Communities need to be in the driving seat.
While the monitoring forums and social audits we observed were supported by CSOs or the Indian government, residents in the community took the lead.

In South Africa, social audits have been largely associated with the CSOs who led them. Structuring audits so that so that they are led by communities could strengthen the legitimacy of audit findings and the government’s response.

Combining social audits with community based monitoring should be explored.
Holding regular forums for the community to monitor services allows individual problems to be tracked until they are solved, facilitates collective action, and provides space for the community to take the lead.

Establishing resident committees to monitor the implementation of commitments won through social audits is one way this can be achieved. In time, these could also become inclusive and community based forums for planning and leading social audits.

Social audit findings should be integrated into official planning, oversight, and budgeting processes.
This could help to strengthen the state’s own planning and oversight processes, as well as the institutions themselves. This is particularly relevant in South Africa, where oversight institutions have largely failed to effectively interrogate government programs and champion the interests of the most marginalized.

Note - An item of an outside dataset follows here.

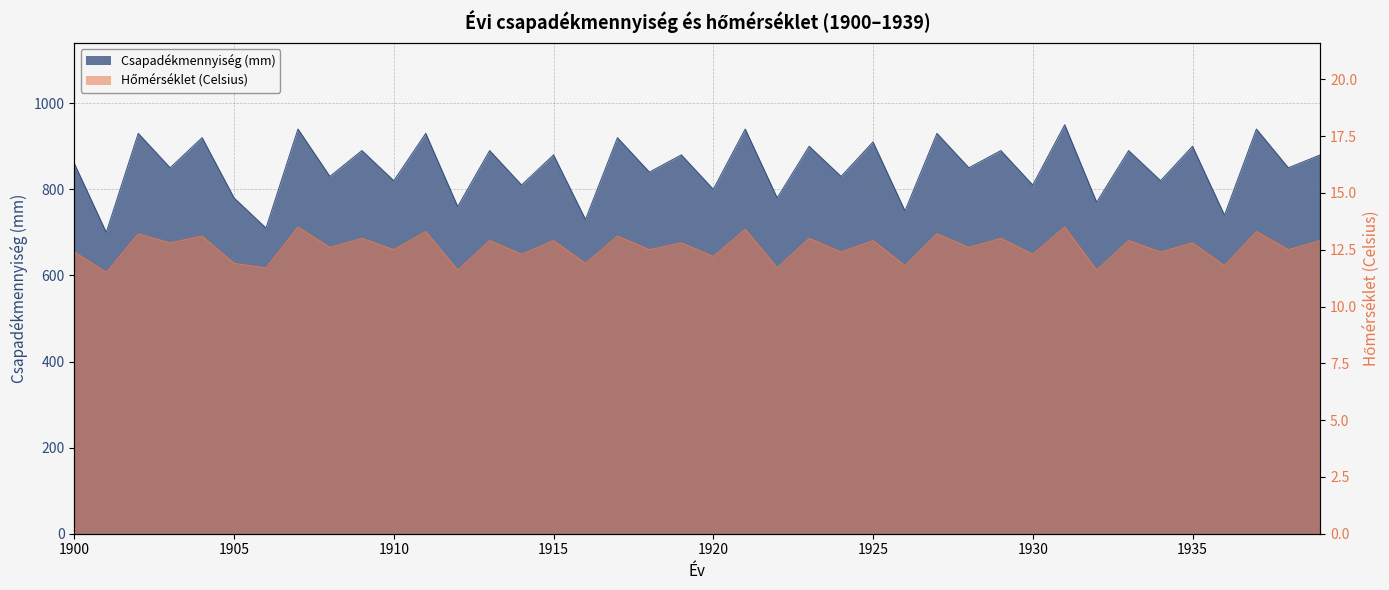

How many data points in Csapadékmennyiség (mm) are above 860?

19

Local power dynamics need to be considered.
As one official explained to us, SSAAT audits allow for “impartiality at every level.” To prevent the intimidation of the auditors by local elites, SSAAT trains youths from different locales to audit one another’s villages; and public hearings are overseen by district level representatives rather than local politicians.

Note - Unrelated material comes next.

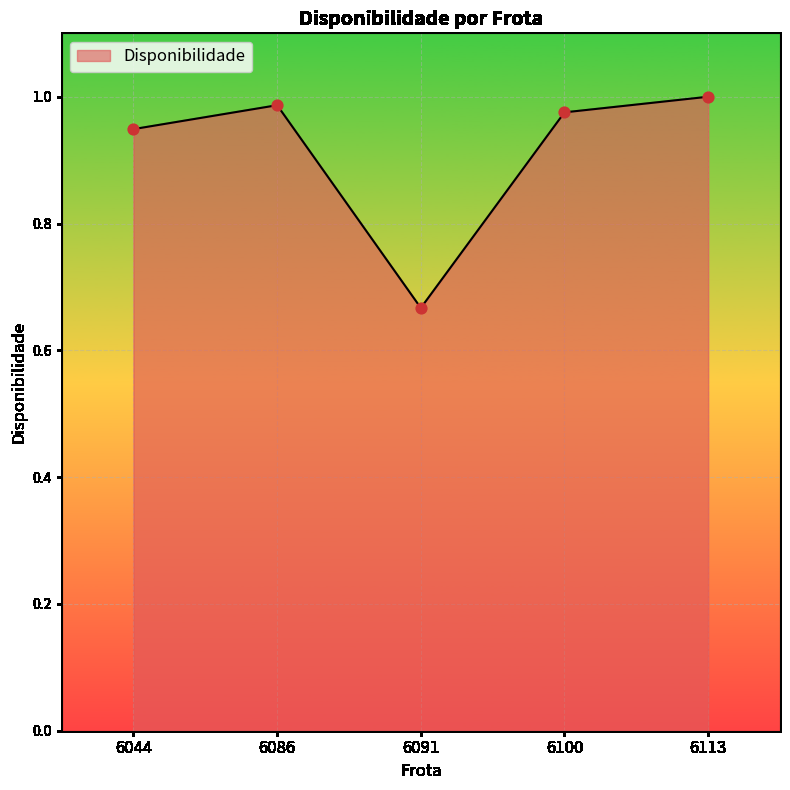

Which has a higher value, 6100 or 6091?

6100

This is more relevant for a context where communities can rely on a politically powerful state institution to lead the audit and ensure that its findings are remedied, rather than those where communities have only themselves to rely on. Nonetheless, there may be cases where it would be useful to creatively consider how localized power dynamics should be managed – whether through circumvention or challenge.

Next Steps

Over the next few years we will support PlanAct and Afesis Corplan to undertake their first audits. With Benchmarks, we will experiment with the use of audits to hold mining companies to account. Drawing on our lessons from India, Equal Education, SJC and NU will experiment with different approaches and adapt these insights to the South African context.

Collectively, these actions will hold government to account for failures to provide sanitation to informal settlements in Cape Town, the appalling conditions in township schools in Gauteng, and unreliable water provision to settlements in Mpumalanga. While these will address problems in specific locales, we hope they will also catalyze country wide action that strengthens participatory and oversight institutions, public services, and, most importantly, the citizenry’s ability to ensure that public funds are used to improve their lives.

 

 

2 Comments

  1. Grace Simba

    Big-up! very good article! planning to do my research in Social Audit in my country…yet to select the research topic….but with the help of this contents…I have seen the highlights of where I want to go with my research topic! on how to enhance government budget transparency and accountability as I was very disappointed with the current Transparency Open Budget Index report.. for my country…How can citizen being engaged to enhance enhance transparency, Accountability and create ownership for their resources? Does the involvement/ or engagement of citizen voices / CSO’s will contribute to the elimination/ or reduction of budget corruptions/ or mismanagement? Hope so! may be by engaging them will make the government to be more accountable for the public resources. just taking the very simple example of the public toilets! I like this simple but also very good example.

    Reply
  2. Rahul Tiwrekar

    Social audit also include struggle between conflicting interest.
    The volunteers conducting the process shall be trained accordingly. When we conducted such audits in our state we faced lot of political hurdles.
    Wish you all the best in your endeavour.